SASE proposes a different approach by bringing security mechanisms closer to the user’s point of access.

Por Ian Ramone, na Crypto ID

The enterprise technology market has long followed a historical pattern. Large companies are usually the first to access more advanced infrastructures, build specialized teams, and invest in more complex operations. Over the years, this disparity has created a technological asymmetry in which large organizations hold greater digital protection capabilities.

Cybersecurity was, for a long time, one of the clearest examples of this gap. While large corporations adopted resilient architectures, continuous monitoring, and advanced protection policies, many SMBs still relied on isolated solutions, traditional VPNs, and centralized security models with limited scalability.

The enterprise environment has evolved faster than traditional security models have been able to keep up with. A logic based exclusively on perimeter defenses and centralized data centers is no longer sufficient in the face of hybrid work, cloud applications, and distributed operations.

In this way, SASE (Secure Access Service Edge) is beginning to transform how organizations of all sizes access advanced connectivity and security technologies.

More than consolidating multiple solutions into an integrated architecture, the model redefines how users, applications, and data are protected in increasingly distributed operations.

O fim da segurança concentrada no data center

Por muitos anos, o tráfego corporativo precisava ser roteado pelo data center central para que as políticas de segurança fossem aplicadas. O modelo funcionava bem quando usuários, aplicações e operações estavam concentrados no ambiente corporativo, mas passou a apresentar limitações em cenários híbridos e distribuídos.

As VPNs tradicionais continuam tendo relevância em determinados contextos, porém começaram a demonstrar limitações relacionadas à escalabilidade, experiência do usuário, visibilidade e complexidade operacional.

O SASE propõe uma abordagem diferente ao aproximar os mecanismos de segurança do ponto de acesso do usuário. Em vez de depender exclusivamente de estruturas centralizadas de inspeção, a validação ocorre de forma distribuída na borda da rede, reduzindo latência e simplificando o acesso remoto seguro.

Com isso, equipes, filiais e operações remotas conseguem acessar aplicações críticas de forma mais segura e eficiente, sem a necessidade de arquiteturas excessivamente complexas.

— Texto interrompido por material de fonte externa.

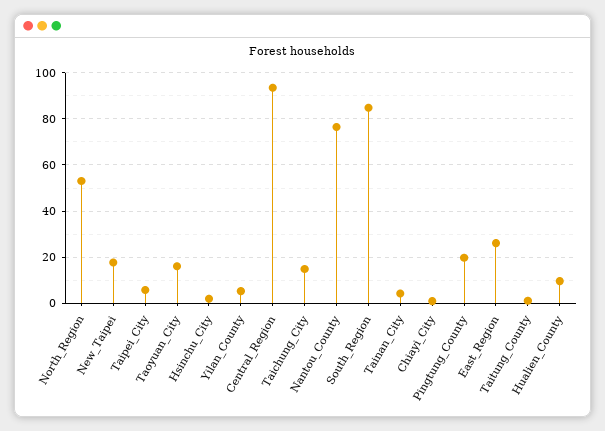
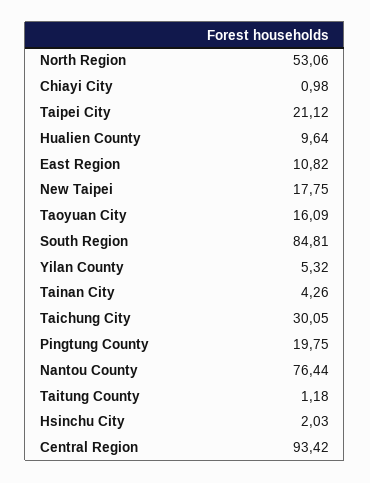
Taipei_City: 5 -> 21.12
Taichung_City: 15 -> 30.05
East_Region: 25 -> 10.82

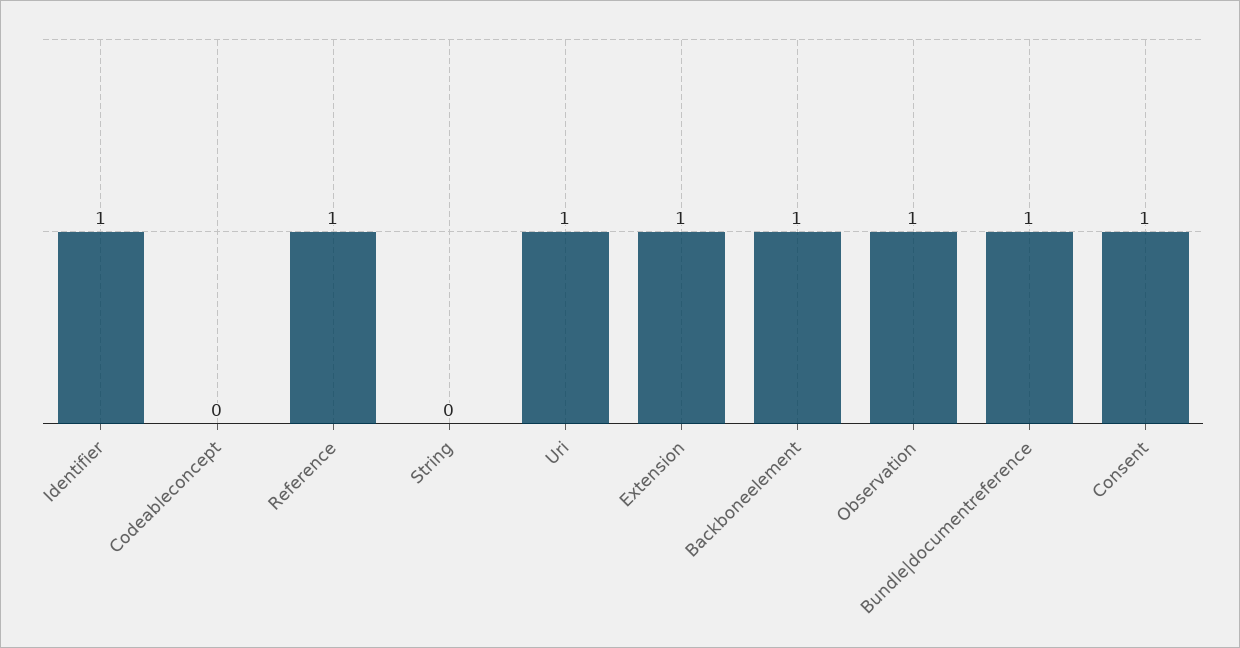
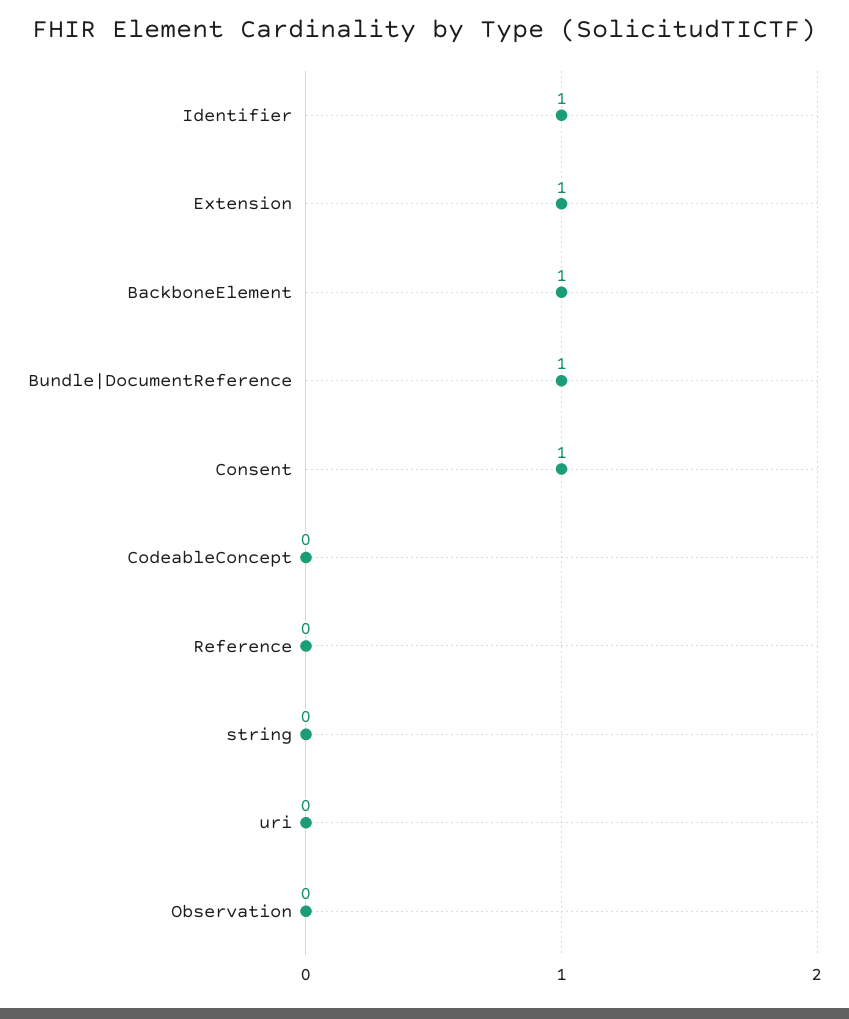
Reference: 1 -> 0
Uri: 1 -> 0
Observation: 1 -> 0

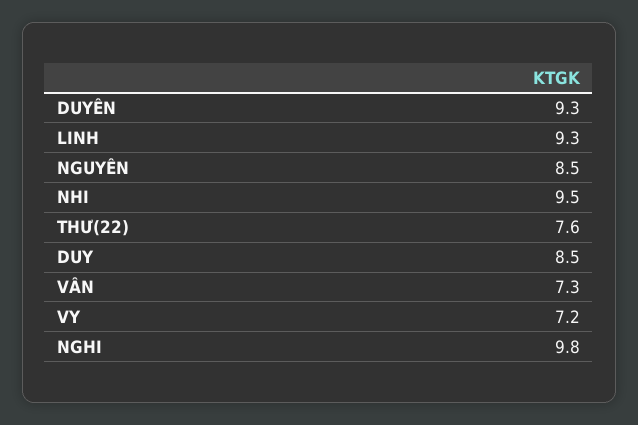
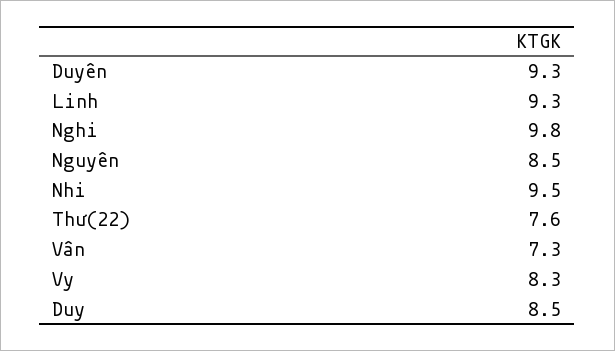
VY: 7.2 -> 8.3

Zero Trust redefine a confiança digital

Outro elemento central dessa transformação é o modelo Zero Trust, baseado no princípio de que nenhum acesso deve ser considerado confiável automaticamente.

Identidade, contexto, dispositivo, localização e comportamento passam a ser continuamente avaliados antes que o acesso seja autorizado. Dependendo das políticas definidas pela organização e do nível de risco identificado, acessos fora do padrão podem gerar validações adicionais, restrições ou bloqueios automáticos.

Historicamente, apenas organizações com operações maduras de segurança e grandes equipes especializadas conseguiam implementar monitoramento contínuo e respostas automatizadas em larga escala.

Com a evolução das plataformas integradas de segurança, muitas dessas capacidades passaram a se tornar mais acessíveis, automatizadas e viáveis também para empresas de menor porte.

Menos complexidade e mais competitividade

O desafio das equipes de TI deixou de ser apenas bloquear ameaças. A complexidade operacional gerada por ferramentas desconectadas passou a ocupar um papel central nas estratégias de segurança.

Gerenciar soluções isoladas para rede, acesso remoto, proteção de endpoints e ambientes em nuvem aumenta riscos operacionais, reduz visibilidade e dificulta respostas rápidas a incidentes.

Ao integrar conectividade e segurança em uma arquitetura mais inteligente e centralizada, o SASE reduz a fragmentação operacional e simplifica o gerenciamento da infraestrutura.

A segurança digital também passou a influenciar diretamente a competitividade das empresas, especialmente em processos de integração com cadeias de fornecimento, adequação regulatória e relacionamento com grandes organizações.

A segurança deixa de acompanhar apenas o tamanho da empresa

Com a adoção do SASE, a segurança corporativa começa a ser construída de forma diferente. Pequenas e médias empresas passam a ter acesso a recursos avançados de proteção, monitoramento e controle que antes eram restritos a organizações com grandes orçamentos e estruturas complexas.

Isso reduz uma barreira histórica do setor de tecnologia. A cibersegurança deixa de ser limitada apenas à capacidade de investimento das grandes corporações e passa a operar de forma mais acessível, escalável e alinhada ao modelo distribuído das empresas modernas.

No cenário atual, baseado em nuvem, mobilidade e conectividade constante, proteger usuários, aplicações e dados deixou de ser apenas uma necessidade técnica e passou a ser um fator estratégico de competitividade, independentemente do porte da empresa.